O fascista convicto e o fascista de ocasião são duas faces da mesma moeda, ontem como hoje. Bolsonaro é um militar expulso do Exército por incompetência e insubordinação que passou 30 anos como deputado cumprindo com todos os piores defeitos da política brasileira em triplicado (como se não bastasse, meteu dois filhos no Congresso Federal, incluindo aquele que agora ameaça fechar o Supremo Tribunal “com um cabo e um soldado”). Mas por cada Bolsonaro há vinte bolsonaristas de ocasião: como Wilson Witzel, o candidato a governador do Rio de Janeiro que era juiz e que agora sabe que só pode ganhar ao macaquear as posturas autoritárias e violentas do seu mentor (prometeu dar voz de prisão ao seu adversário em pleno debate). Ou como José Ivo Sartori, candidato a governador do Rio Grande do Sul pelo Movimento Democrático Brasileiro (!) que desce à indignidade de alterar o seu nome na propaganda eleitoral para pedir votos em “Sartonaro”, seguindo aliás uma moda comum de agregar o nome de Bolsonaro ao nome de candidatos sem espinha, sem vergonha e sem escrúpulos que querem chegar ao poder no meio da confusão.
O Brasil está hoje cheio de bolsonarinhos, como os EUA estão cheios de trumpinhos.

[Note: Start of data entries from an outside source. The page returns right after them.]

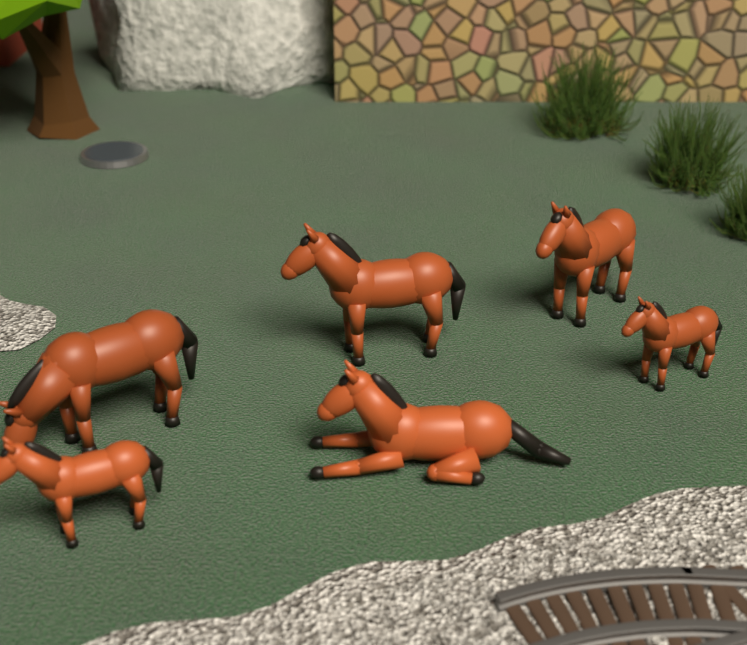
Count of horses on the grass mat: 6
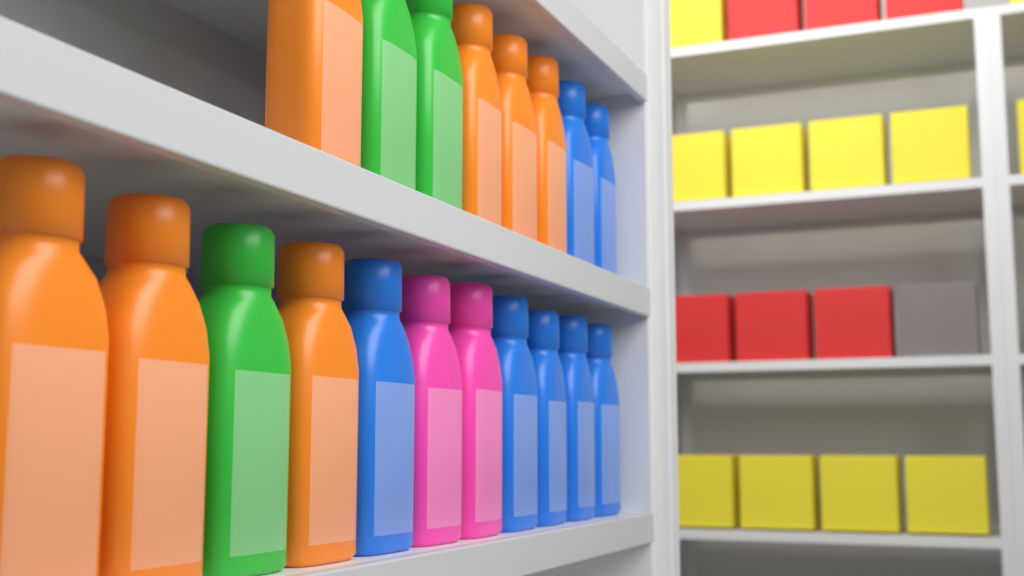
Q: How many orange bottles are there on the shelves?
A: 7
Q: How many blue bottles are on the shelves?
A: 7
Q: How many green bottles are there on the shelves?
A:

Serão eles fascistas convictos? Quem sabe? É impossível ler-lhes a alma. O que sei é que os fascistas de ocasião são tão ou mais perigosos quanto os fascistas de convicção, porque são eles — e a cobardia das velhas elites — que levam os outros ao poder, para poderem chegar ao poder agarrados a eles. E sei também outra coisa: na Itália andariam de camisa verde e seriam separatistas há uns anos e nacionalistas agora, na Polónia dir-se-iam católicos mas detestariam o Papa, no Reino Unido defenderiam o Brexit mais extremista possível. E, sim: na Venezuela andariam de camisa vermelha e proclamar-se-iam bolivarianos. Muda a estética do movimento mas há um certo tipo de oportunista que é sempre igual e aparece sempre nestas ocasiões.
E atenção, Portugal: no próximo ano também vamos ver alguns destes por cá. Já há sinais de que há quem nos queira pôr a discutir o óbvio — se a democracia, o estado de direito e os direitos humanos valem mesmo para todos ou só para alguns. Eles sabem que não têm talento para mais e que só assim é que conseguem aparecer nas redes e nas notícias. E só há uma maneira de os parar: deixar bem claro que não estamos dispostos a ceder em nada.